**JOB ITEM:** Format the items from the beginning through the line containing "Select context to" as a Markdown table with the columns Row and Line Text, leaving out blank lines. Include that final line in the table.

Text extracted from each page
────────

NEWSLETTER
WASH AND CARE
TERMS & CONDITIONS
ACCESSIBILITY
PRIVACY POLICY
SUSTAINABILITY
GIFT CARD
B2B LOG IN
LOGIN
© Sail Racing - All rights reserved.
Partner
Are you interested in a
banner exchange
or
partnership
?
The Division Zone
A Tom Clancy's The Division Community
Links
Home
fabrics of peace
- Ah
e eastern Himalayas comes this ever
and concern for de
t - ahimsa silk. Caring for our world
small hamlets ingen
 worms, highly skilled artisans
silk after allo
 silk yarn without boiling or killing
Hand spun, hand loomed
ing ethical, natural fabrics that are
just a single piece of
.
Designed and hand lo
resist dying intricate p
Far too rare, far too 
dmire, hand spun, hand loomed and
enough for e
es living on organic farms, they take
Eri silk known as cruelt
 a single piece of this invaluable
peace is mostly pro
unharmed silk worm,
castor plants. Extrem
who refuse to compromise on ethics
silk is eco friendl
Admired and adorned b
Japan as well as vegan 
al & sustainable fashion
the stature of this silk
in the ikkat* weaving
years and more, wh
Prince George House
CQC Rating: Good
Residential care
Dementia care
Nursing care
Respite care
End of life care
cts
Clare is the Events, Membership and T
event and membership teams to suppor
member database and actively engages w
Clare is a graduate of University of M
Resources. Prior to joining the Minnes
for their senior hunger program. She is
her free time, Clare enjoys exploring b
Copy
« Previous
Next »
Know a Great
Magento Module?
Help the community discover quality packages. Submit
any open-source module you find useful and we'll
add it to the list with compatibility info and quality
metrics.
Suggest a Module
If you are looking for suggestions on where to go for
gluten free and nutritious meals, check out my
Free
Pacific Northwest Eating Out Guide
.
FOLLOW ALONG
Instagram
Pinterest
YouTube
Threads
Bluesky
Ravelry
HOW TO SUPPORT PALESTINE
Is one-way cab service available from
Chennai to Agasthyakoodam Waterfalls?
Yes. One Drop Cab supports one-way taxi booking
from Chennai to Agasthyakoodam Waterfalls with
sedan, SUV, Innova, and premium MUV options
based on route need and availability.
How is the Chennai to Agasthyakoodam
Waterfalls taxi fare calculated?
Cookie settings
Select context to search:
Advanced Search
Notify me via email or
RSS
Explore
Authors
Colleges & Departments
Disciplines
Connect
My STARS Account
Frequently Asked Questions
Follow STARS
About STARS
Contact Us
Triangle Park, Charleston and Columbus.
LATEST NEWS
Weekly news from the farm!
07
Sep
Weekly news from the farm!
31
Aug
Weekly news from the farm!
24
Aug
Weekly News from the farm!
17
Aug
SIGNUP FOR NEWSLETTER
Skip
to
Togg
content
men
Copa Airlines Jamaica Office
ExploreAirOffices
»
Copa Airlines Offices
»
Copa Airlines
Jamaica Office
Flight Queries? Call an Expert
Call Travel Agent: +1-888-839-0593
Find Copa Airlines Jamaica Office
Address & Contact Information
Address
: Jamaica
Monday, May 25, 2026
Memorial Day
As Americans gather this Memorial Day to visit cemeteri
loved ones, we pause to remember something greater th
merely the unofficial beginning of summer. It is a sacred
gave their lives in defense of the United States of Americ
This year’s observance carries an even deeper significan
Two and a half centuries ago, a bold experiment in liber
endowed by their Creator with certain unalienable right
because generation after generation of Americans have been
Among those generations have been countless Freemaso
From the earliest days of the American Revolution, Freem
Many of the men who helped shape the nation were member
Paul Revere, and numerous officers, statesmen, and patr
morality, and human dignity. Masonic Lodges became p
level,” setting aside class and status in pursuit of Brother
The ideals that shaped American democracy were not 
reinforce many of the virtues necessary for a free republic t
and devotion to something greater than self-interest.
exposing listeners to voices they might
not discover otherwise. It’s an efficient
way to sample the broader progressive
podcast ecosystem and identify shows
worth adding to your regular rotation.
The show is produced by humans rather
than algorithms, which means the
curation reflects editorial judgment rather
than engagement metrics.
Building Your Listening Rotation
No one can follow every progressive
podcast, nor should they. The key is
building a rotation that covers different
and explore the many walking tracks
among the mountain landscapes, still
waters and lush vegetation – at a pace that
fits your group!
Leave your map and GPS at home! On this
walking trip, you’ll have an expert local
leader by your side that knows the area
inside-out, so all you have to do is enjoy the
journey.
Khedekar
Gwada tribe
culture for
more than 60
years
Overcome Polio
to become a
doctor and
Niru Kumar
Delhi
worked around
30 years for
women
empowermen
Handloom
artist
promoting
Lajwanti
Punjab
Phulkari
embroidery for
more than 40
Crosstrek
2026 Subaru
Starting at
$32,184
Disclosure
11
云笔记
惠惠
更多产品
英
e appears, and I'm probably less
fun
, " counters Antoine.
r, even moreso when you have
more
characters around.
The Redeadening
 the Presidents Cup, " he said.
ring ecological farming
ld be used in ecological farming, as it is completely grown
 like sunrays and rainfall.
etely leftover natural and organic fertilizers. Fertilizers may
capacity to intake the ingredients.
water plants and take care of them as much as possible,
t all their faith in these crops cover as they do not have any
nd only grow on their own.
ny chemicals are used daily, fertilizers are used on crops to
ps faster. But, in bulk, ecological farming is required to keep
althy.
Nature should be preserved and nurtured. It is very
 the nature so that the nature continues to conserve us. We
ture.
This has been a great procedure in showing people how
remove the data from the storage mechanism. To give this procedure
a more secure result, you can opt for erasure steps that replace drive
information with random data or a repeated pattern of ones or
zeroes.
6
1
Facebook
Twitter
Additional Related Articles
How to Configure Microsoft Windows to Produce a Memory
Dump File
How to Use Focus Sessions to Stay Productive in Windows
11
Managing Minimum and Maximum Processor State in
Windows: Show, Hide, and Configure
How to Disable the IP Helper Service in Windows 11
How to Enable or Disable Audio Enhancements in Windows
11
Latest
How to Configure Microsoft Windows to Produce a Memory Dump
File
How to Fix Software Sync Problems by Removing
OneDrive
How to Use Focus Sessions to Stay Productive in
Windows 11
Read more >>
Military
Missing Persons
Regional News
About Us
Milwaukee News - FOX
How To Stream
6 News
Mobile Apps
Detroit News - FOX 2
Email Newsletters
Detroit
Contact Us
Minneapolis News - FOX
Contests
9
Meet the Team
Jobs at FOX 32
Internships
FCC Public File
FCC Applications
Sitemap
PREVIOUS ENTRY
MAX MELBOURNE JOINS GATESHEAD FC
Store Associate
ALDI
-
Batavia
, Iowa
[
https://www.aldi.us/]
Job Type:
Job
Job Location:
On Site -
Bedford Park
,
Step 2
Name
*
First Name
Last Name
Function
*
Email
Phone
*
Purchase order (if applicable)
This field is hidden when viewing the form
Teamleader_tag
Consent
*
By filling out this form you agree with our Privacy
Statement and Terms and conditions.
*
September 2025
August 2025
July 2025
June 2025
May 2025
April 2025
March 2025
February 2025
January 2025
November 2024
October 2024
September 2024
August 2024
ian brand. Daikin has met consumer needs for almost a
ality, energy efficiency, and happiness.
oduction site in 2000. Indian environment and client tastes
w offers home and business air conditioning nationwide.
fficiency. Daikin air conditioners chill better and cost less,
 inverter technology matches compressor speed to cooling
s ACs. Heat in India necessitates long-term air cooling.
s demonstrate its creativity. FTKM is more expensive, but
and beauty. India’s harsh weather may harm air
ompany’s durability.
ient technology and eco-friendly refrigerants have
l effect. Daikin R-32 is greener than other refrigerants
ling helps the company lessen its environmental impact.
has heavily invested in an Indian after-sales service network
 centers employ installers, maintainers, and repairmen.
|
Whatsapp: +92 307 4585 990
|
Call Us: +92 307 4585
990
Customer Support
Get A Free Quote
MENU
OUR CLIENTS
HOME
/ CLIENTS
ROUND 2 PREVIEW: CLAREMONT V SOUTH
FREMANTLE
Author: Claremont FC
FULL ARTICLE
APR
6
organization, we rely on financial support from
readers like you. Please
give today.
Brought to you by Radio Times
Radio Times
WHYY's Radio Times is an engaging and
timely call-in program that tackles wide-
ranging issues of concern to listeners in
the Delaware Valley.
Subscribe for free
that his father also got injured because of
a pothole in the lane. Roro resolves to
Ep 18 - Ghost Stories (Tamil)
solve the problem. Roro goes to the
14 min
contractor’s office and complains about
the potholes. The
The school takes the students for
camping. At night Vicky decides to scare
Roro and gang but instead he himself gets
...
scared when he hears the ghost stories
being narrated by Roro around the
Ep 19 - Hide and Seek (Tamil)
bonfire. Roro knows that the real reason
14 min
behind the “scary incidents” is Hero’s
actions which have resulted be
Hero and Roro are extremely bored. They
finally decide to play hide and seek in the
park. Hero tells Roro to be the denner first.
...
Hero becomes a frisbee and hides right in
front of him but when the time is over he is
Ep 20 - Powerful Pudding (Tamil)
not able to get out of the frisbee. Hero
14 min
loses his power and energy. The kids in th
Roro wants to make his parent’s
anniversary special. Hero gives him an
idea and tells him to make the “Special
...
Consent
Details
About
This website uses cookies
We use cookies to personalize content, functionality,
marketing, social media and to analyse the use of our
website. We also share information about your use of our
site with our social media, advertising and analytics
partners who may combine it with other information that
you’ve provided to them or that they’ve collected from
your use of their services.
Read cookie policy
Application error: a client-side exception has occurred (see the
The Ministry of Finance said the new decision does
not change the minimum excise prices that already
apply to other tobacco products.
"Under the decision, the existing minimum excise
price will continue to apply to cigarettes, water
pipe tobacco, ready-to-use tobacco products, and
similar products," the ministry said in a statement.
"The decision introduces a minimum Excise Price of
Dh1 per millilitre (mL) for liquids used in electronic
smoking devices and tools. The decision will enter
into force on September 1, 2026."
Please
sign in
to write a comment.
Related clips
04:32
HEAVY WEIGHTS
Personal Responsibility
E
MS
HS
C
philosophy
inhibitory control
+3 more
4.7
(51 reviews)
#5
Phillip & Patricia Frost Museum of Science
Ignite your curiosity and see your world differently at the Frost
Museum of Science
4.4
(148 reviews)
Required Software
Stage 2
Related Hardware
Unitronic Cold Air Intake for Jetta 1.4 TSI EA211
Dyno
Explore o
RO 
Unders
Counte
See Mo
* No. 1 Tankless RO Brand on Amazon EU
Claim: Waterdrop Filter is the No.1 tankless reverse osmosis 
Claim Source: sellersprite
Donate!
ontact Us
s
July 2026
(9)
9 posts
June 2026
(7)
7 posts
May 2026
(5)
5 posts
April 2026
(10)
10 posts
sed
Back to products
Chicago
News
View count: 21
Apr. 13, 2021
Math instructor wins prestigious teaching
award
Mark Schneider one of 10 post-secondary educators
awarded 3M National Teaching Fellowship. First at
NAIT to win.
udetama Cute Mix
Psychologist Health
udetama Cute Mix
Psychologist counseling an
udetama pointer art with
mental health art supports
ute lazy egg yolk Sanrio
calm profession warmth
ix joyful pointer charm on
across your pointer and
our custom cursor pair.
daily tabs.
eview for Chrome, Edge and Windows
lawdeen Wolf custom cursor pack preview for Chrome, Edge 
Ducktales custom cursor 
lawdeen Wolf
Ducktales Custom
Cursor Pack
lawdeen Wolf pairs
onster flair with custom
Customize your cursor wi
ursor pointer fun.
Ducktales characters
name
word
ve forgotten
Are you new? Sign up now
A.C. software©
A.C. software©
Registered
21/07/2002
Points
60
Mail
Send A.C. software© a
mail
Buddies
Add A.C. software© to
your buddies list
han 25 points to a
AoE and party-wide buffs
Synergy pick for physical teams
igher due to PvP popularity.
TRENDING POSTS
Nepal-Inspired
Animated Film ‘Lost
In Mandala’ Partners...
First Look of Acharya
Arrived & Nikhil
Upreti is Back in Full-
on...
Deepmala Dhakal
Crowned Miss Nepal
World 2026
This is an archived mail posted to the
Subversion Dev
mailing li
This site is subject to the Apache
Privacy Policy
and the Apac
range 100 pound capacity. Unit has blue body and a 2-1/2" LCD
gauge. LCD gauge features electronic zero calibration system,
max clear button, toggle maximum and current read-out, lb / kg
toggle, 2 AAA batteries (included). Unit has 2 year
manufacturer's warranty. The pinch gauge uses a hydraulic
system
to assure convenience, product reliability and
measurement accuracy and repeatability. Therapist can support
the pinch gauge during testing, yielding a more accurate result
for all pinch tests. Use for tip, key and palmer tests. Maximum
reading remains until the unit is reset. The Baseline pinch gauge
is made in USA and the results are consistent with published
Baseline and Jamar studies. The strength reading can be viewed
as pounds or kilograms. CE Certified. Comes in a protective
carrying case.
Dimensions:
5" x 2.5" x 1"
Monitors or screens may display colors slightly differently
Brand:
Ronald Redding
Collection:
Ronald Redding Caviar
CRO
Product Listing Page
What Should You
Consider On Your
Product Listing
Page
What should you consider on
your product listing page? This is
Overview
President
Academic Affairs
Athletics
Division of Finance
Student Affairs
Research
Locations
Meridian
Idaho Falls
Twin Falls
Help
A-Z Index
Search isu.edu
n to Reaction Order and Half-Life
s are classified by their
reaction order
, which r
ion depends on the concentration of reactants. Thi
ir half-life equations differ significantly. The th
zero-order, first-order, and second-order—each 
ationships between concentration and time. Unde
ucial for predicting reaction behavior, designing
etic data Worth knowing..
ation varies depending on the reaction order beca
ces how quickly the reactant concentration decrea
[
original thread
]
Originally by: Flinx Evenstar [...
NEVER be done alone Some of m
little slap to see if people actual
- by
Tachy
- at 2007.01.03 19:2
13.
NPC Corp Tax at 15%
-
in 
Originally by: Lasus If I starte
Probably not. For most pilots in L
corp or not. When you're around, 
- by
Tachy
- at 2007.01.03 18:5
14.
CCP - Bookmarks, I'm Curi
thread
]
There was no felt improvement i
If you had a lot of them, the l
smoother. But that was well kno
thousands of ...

────────

**FINISHED EXERCISE:**
| Row | Line Text |
|---|---|
| 1 | NEWSLETTER |
| 2 | WASH AND CARE |
| 3 | TERMS & CONDITIONS |
| 4 | ACCESSIBILITY |
| 5 | PRIVACY POLICY |
| 6 | SUSTAINABILITY |
| 7 | GIFT CARD |
| 8 | B2B LOG IN |
| 9 | LOGIN |
| 10 | © Sail Racing - All rights reserved. |
| 11 | Partner |
| 12 | Are you interested in a |
| 13 | banner exchange |
| 14 | or |
| 15 | partnership |
| 16 | ? |
| 17 | The Division Zone |
| 18 | A Tom Clancy's The Division Community |
| 19 | Links |
| 20 | Home |
| 21 | fabrics of peace |
| 22 | - Ah |
| 23 | e eastern Himalayas comes this ever |
| 24 | and concern for de |
| 25 | t - ahimsa silk. Caring for our world |
| 26 | small hamlets ingen |
| 27 |  worms, highly skilled artisans |
| 28 | silk after allo |
| 29 |  silk yarn without boiling or killing |
| 30 | Hand spun, hand loomed |
| 31 | ing ethical, natural fabrics that are |
| 32 | just a single piece of |
| 33 | . |
| 34 | Designed and hand lo |
| 35 | resist dying intricate p |
| 36 | Far too rare, far too  |
| 37 | dmire, hand spun, hand loomed and |
| 38 | enough for e |
| 39 | es living on organic farms, they take |
| 40 | Eri silk known as cruelt |
| 41 |  a single piece of this invaluable |
| 42 | peace is mostly pro |
| 43 | unharmed silk worm, |
| 44 | castor plants. Extrem |
| 45 | who refuse to compromise on ethics |
| 46 | silk is eco friendl |
| 47 | Admired and adorned b |
| 48 | Japan as well as vegan  |
| 49 | al & sustainable fashion |
| 50 | the stature of this silk |
| 51 | in the ikkat* weaving |
| 52 | years and more, wh |
| 53 | Prince George House |
| 54 | CQC Rating: Good |
| 55 | Residential care |
| 56 | Dementia care |
| 57 | Nursing care |
| 58 | Respite care |
| 59 | End of life care |
| 60 | cts |
| 61 | Clare is the Events, Membership and T |
| 62 | event and membership teams to suppor |
| 63 | member database and actively engages w |
| 64 | Clare is a graduate of University of M |
| 65 | Resources. Prior to joining the Minnes |
| 66 | for their senior hunger program. She is |
| 67 | her free time, Clare enjoys exploring b |
| 68 | Copy |
| 69 | « Previous |
| 70 | Next » |
| 71 | Know a Great |
| 72 | Magento Module? |
| 73 | Help the community discover quality packages. Submit |
| 74 | any open-source module you find useful and we'll |
| 75 | add it to the list with compatibility info and quality |
| 76 | metrics. |
| 77 | Suggest a Module |
| 78 | If you are looking for suggestions on where to go for |
| 79 | gluten free and nutritious meals, check out my |
| 80 | Free |
| 81 | Pacific Northwest Eating Out Guide |
| 82 | . |
| 83 | FOLLOW ALONG |
| 84 | Instagram |
| 85 | Pinterest |
| 86 | YouTube |
| 87 | Threads |
| 88 | Bluesky |
| 89 | Ravelry |
| 90 | HOW TO SUPPORT PALESTINE |
| 91 | Is one-way cab service available from |
| 92 | Chennai to Agasthyakoodam Waterfalls? |
| 93 | Yes. One Drop Cab supports one-way taxi booking |
| 94 | from Chennai to Agasthyakoodam Waterfalls with |
| 95 | sedan, SUV, Innova, and premium MUV options |
| 96 | based on route need and availability. |
| 97 | How is the Chennai to Agasthyakoodam |
| 98 | Waterfalls taxi fare calculated? |
| 99 | Cookie settings |
| 100 | Select context to search: |